◆ EXERCISE DETAILS
Return every line of the items that contains the string "sQuery".

◆ DATASET EXCERPTS
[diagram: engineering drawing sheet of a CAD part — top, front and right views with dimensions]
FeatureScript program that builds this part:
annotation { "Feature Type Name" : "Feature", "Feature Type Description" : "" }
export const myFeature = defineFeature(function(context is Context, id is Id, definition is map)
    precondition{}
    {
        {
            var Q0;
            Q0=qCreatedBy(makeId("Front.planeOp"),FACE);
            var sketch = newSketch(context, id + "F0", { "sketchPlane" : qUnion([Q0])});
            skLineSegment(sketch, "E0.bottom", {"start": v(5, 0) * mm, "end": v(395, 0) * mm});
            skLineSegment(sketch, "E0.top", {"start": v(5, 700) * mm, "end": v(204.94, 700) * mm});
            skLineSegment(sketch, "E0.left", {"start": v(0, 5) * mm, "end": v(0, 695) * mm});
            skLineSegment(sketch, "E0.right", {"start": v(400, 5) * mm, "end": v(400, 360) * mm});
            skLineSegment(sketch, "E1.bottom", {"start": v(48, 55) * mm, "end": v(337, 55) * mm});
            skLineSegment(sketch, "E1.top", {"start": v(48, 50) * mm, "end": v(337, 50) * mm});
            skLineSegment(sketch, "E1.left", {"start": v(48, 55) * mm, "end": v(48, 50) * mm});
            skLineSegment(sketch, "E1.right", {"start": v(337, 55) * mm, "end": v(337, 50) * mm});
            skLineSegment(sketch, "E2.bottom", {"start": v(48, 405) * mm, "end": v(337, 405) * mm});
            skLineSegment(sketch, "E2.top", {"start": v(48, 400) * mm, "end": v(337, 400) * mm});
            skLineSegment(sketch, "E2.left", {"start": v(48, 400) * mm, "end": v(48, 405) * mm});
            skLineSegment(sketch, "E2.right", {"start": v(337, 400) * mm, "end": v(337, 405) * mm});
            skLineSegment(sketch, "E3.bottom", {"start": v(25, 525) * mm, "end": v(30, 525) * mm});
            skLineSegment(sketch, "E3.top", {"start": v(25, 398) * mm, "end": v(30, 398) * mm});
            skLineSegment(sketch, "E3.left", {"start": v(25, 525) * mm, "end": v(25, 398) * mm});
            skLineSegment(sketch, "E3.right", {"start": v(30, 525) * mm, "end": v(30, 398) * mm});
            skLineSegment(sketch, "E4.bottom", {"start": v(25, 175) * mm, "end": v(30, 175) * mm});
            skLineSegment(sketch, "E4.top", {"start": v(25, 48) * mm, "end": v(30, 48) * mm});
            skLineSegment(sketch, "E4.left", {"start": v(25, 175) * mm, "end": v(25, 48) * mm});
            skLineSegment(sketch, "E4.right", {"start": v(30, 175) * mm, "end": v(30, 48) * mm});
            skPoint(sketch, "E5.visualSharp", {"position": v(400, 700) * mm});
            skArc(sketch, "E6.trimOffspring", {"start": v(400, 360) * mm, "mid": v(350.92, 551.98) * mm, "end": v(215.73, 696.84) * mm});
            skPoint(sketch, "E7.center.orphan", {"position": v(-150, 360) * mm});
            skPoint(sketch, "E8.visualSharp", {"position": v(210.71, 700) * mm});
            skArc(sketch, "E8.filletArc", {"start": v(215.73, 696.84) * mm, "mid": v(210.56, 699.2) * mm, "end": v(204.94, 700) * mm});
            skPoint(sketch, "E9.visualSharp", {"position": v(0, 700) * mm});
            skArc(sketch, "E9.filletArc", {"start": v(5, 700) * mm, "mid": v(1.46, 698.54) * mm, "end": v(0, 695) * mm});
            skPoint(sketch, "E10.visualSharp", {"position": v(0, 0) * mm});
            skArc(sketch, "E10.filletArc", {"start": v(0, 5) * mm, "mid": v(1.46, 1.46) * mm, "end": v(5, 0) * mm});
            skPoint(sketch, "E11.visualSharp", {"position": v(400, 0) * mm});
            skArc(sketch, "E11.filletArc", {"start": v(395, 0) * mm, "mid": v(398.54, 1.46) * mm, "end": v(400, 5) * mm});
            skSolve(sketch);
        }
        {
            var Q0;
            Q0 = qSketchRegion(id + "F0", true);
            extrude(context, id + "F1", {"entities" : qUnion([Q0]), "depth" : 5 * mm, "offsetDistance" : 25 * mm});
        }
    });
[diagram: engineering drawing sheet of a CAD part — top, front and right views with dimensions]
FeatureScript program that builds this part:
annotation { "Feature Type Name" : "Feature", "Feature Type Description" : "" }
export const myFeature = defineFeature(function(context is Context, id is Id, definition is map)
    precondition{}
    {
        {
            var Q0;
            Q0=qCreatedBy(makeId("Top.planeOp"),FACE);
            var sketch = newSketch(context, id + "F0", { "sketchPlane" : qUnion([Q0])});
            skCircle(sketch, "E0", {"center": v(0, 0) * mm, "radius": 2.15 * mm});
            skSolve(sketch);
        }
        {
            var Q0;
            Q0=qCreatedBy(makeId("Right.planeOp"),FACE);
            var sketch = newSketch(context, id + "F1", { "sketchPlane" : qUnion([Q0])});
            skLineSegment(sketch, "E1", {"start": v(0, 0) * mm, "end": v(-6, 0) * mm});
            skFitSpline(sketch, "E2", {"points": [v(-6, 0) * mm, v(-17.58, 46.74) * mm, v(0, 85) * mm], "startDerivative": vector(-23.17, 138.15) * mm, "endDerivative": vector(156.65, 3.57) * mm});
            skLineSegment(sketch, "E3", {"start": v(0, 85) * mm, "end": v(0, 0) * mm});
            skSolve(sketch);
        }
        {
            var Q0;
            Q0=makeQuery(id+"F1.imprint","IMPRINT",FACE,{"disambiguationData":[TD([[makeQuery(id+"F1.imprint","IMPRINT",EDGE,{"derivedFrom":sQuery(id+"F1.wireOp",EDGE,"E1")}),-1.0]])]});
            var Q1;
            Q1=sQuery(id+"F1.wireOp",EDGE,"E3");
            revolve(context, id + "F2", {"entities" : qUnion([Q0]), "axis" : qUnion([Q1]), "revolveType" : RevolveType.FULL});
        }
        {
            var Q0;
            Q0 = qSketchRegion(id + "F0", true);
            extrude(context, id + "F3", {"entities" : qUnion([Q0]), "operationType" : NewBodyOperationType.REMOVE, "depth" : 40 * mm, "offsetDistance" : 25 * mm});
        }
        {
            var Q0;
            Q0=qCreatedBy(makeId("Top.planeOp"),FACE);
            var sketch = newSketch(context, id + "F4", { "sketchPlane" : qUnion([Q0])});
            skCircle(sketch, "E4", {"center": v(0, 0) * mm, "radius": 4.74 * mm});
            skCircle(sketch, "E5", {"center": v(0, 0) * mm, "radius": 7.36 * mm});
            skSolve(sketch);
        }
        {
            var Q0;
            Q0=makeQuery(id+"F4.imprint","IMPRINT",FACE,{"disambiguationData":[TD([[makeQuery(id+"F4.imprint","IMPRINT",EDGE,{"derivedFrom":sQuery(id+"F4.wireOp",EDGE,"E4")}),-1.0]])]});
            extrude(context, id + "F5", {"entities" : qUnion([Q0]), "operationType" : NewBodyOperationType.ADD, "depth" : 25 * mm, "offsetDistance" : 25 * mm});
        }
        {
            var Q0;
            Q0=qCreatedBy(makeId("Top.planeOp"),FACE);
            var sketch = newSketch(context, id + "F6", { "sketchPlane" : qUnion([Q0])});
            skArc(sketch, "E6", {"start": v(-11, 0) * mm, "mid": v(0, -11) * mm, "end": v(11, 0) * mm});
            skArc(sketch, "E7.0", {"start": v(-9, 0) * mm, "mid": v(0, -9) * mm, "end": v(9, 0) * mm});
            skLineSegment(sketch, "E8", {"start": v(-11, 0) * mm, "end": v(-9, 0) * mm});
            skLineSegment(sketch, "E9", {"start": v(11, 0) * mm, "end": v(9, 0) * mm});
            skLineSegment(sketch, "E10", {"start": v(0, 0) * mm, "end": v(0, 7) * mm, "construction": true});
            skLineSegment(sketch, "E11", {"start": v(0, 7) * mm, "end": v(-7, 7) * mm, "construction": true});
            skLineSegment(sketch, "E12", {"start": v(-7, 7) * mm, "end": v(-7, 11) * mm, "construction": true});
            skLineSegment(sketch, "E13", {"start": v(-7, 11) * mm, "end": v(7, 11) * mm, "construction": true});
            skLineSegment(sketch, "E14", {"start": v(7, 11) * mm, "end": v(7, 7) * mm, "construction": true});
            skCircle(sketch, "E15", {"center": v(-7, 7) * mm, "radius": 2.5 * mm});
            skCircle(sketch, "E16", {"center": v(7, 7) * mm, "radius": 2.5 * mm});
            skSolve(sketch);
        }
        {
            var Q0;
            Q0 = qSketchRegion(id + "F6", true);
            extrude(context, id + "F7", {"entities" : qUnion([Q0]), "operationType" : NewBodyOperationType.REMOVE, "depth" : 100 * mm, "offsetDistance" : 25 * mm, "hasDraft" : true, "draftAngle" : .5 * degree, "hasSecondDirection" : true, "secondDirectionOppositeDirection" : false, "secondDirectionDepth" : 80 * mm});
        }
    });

◆ RIGHT ANSWER
            Q0=makeQuery(id+"F1.imprint","IMPRINT",FACE,{"disambiguationData":[TD([[makeQuery(id+"F1.imprint","IMPRINT",EDGE,{"derivedFrom":sQuery(id+"F1.wireOp",EDGE,"E1")}),-1.0]])]});
            Q1=sQuery(id+"F1.wireOp",EDGE,"E3");
            Q0=makeQuery(id+"F4.imprint","IMPRINT",FACE,{"disambiguationData":[TD([[makeQuery(id+"F4.imprint","IMPRINT",EDGE,{"derivedFrom":sQuery(id+"F4.wireOp",EDGE,"E4")}),-1.0]])]});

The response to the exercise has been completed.